Iluzja, że jest się bezpiecznym, może czasem naprawdę bardzo drogo kosztować.

Laura to przygnieciona problemami dnia codziennego wdowa wychowująca 17-letnią córkę, z którą ciężko jej się, z racji trudnego wieku, w jakim jest Tilly, porozumieć. Gdy w tragiczny sposób ginie jej mąż, kobieta musi poukładać sobie życie bez niego. Problem w tym, że brakuje jej na to pieniędzy, a osoby z jej najbliższego otoczenia nie kwapią się wcale z udzieleniem jakiegokolwiek wsparcia. Na dodatek z pewnego powodu bohaterki nie są mile widziane w mieście, w którym mieszkają. Po zamknięciu ukochanego biznesu, Laura decyduje się przeprowadzić z córką na biofarmę, prowadzoną przez ekscentryczną wspólnotę, która jako jedyna wyciąga do głównych bohaterek pomocną dłoń. Okazuje się jednak z czasem, że nie była to wcale tak dobra decyzja, jak Laurze na początku się to wydawało. Nie brakuje tam bowiem różnych dziwnych zdarzeń, pieczołowicie skrywanych sekretów, manipulacji, kłamstw ani tajemniczych zniknięć i zgonów. Bohaterka szybko przekonuje się, że bezinteresowna życzliwość mieszkańców biofarmy to w dużej mierze tylko pozory, mające za zadanie wzbudzić jej zaufanie i odebrać coś bardzo cennego. „Nie ufaj nikomu” – dostaje na karteczce ostrzeżenie. Czy ta rada wystarczy, by zapobiec zbliżającym się mrocznym chwilom i dramatom? Czy Laurze i Tilly uda się bez szwanku wykaraskać z tarapatów, w które wpadną? Czy z pułapki, jaką okaże się ogrodzona drutem pod napięciem podmiejska przestrzeń oraz z destrukcyjnej pajęczyny osobistych łgarstw, niedopowiedzeń i półprawd, jest wyjście?
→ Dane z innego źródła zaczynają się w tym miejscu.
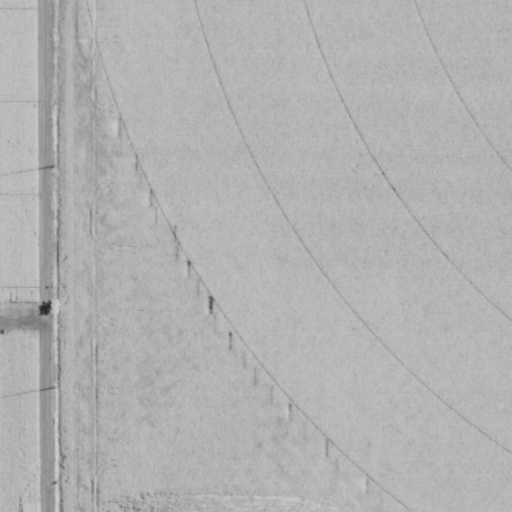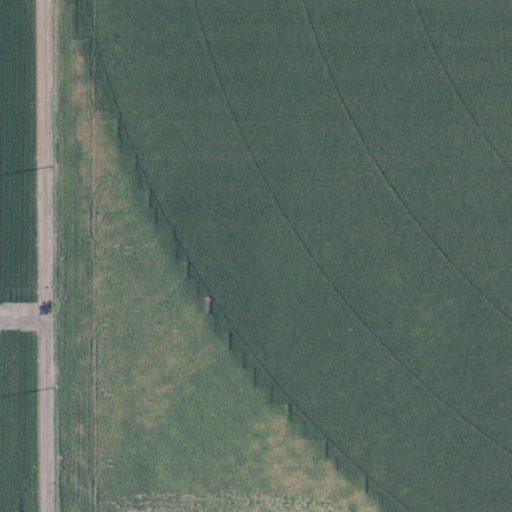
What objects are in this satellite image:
power tower: (55, 166)
power tower: (56, 388)
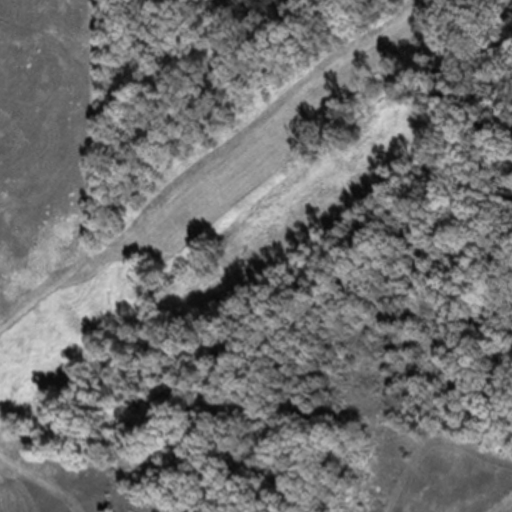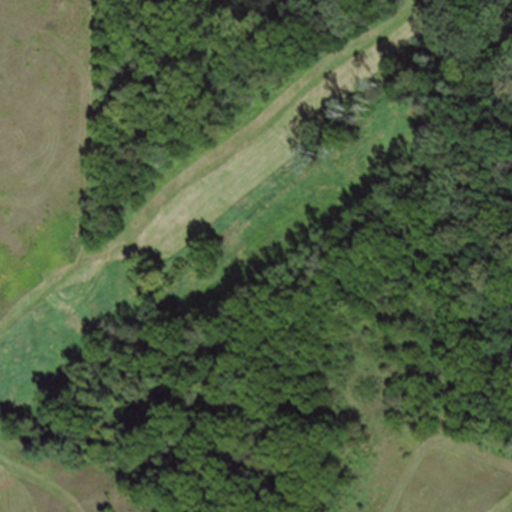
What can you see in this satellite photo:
road: (97, 130)
road: (13, 373)
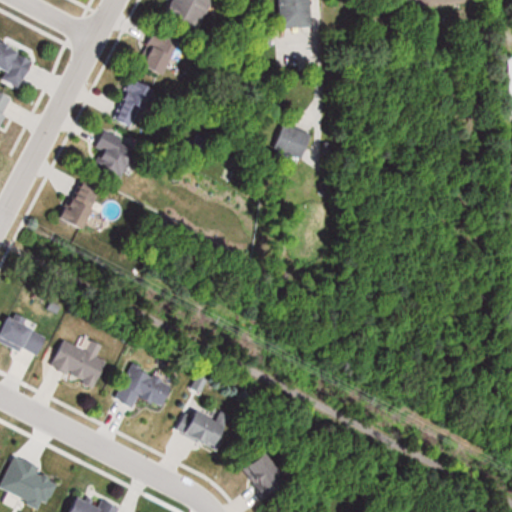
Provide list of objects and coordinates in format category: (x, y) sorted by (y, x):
building: (190, 7)
building: (286, 11)
building: (181, 13)
road: (58, 19)
building: (158, 49)
building: (14, 64)
building: (507, 84)
building: (131, 104)
building: (4, 108)
road: (56, 110)
building: (286, 139)
building: (290, 140)
building: (115, 152)
building: (81, 203)
building: (23, 334)
building: (80, 361)
road: (256, 373)
building: (145, 388)
building: (202, 427)
road: (107, 449)
building: (269, 474)
building: (90, 506)
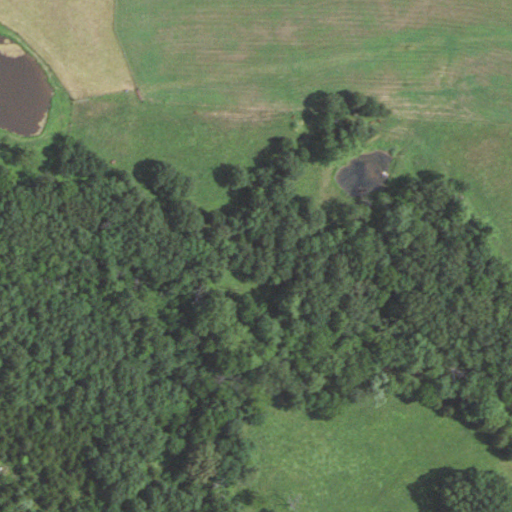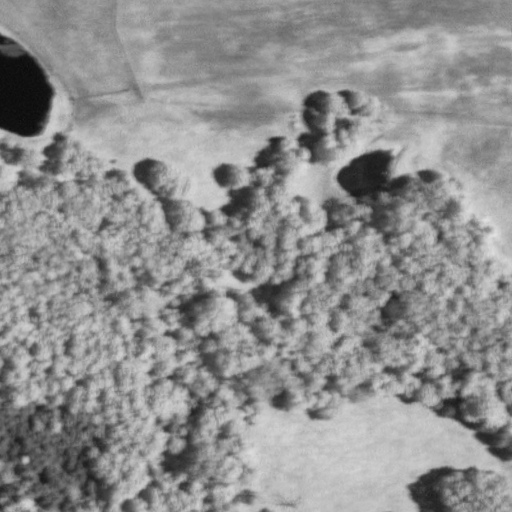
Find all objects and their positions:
road: (246, 508)
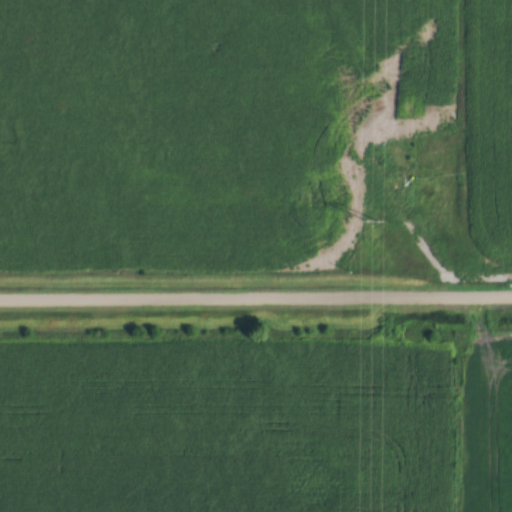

„Rodzina” to przesycony emocjami intrygujący thriller psychologiczny, od którego ciężko się oderwać. Atmosfera powieści gęstnieje bowiem z każdą stroną, rozbudzając ciekawość tego, co wydarzy się dalej. Na plan pierwszy wysuwa się więź łącząca matkę z córką. Uwypuklona jest ona m.in. przez to, że wydarzenia dziejące się w utworze rejestrujemy w dużej mierze z punktu widzenia Laury i Tilly. Ich naprzemienne relacje pozwalają bliżej poznać bohaterki oraz towarzyszyć im w przeżywaniu różnorakich emocji i doświadczeń.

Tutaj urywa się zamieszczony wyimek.